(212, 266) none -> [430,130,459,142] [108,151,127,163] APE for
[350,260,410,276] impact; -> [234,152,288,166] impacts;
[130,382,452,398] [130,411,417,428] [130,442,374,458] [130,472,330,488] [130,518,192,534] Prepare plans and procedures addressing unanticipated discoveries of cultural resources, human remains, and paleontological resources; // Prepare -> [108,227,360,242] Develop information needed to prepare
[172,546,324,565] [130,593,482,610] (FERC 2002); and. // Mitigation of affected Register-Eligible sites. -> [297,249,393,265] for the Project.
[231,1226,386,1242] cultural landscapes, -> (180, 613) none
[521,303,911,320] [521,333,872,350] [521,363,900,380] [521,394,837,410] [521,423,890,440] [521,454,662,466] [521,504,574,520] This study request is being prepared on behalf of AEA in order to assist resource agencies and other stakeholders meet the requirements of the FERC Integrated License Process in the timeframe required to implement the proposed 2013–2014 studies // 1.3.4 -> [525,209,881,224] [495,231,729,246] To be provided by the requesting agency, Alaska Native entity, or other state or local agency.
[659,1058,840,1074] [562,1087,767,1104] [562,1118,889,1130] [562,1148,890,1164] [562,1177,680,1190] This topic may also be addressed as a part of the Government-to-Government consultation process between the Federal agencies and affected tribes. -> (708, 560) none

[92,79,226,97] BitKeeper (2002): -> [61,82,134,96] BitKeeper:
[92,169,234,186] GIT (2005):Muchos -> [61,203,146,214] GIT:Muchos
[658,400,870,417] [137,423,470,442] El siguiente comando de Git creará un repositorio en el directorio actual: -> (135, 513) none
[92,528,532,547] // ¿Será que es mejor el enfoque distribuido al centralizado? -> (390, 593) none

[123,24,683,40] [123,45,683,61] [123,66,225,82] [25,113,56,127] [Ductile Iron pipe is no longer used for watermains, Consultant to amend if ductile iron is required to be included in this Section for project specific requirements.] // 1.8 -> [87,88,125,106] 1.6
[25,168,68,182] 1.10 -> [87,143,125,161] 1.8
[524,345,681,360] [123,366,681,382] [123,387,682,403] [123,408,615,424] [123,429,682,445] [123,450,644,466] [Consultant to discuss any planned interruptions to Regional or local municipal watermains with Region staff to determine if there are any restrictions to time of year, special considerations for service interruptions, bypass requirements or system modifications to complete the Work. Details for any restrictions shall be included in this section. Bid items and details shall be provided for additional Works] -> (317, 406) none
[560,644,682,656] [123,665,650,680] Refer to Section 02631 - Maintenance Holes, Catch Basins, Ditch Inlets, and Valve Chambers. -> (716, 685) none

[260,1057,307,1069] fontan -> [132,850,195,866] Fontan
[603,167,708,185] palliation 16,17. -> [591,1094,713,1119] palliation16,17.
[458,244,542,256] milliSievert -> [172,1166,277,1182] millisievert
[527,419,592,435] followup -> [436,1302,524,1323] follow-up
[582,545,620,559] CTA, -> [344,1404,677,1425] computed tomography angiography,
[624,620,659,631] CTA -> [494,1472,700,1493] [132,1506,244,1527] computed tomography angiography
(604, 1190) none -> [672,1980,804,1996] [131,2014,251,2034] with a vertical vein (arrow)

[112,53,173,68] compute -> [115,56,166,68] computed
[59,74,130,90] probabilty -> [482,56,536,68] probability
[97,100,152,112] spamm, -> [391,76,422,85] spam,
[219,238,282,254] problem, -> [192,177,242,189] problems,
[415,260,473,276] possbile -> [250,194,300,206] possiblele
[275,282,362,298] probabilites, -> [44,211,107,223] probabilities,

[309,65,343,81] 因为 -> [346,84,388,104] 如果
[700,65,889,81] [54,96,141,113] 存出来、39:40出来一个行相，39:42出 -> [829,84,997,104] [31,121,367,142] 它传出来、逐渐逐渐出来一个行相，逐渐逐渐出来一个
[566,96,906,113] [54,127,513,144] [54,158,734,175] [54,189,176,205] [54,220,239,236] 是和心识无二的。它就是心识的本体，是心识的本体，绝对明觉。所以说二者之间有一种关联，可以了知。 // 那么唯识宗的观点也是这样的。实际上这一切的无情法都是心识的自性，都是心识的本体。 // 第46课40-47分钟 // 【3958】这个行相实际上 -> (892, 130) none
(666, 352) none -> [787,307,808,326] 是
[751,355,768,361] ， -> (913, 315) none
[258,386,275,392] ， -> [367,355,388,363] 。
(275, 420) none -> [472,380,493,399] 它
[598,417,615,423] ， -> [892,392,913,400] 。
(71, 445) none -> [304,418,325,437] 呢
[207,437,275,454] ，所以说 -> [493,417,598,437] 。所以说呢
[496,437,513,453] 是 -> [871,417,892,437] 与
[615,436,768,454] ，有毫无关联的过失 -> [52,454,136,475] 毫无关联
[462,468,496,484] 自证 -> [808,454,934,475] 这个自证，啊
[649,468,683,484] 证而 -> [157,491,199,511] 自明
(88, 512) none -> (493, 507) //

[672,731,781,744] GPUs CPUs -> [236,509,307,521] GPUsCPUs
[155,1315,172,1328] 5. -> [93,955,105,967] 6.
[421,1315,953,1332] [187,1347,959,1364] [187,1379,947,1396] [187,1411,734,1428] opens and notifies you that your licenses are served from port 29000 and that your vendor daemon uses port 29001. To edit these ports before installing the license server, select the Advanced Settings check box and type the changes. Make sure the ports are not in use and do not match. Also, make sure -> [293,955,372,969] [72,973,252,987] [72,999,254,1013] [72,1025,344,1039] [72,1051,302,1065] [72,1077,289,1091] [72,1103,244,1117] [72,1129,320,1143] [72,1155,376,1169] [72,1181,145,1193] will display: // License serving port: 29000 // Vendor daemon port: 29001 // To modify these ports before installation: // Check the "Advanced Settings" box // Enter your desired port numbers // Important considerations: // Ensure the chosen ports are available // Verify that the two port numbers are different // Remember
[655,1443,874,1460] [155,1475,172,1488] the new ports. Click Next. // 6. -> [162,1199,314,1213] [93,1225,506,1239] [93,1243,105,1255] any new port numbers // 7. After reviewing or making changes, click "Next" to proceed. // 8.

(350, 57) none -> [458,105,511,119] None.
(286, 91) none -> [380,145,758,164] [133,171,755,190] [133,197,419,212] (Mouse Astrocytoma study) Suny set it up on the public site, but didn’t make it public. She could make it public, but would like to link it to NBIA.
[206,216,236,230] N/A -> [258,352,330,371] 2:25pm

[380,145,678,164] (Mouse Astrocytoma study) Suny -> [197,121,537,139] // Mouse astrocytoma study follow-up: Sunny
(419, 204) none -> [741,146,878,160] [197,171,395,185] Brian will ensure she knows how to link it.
□ □ □ □ □ □ □
Using the data above, transcribe the lines that run from the line with "(88, 512) none -> (493, 507) //" to the line with "[155,1315,172,1328] 5. -> [93,955,105,967] 6.", both ends kept, and output nothing else.

Response to the task —
(88, 512) none -> (493, 507) //

[672,731,781,744] GPUs CPUs -> [236,509,307,521] GPUsCPUs
[155,1315,172,1328] 5. -> [93,955,105,967] 6.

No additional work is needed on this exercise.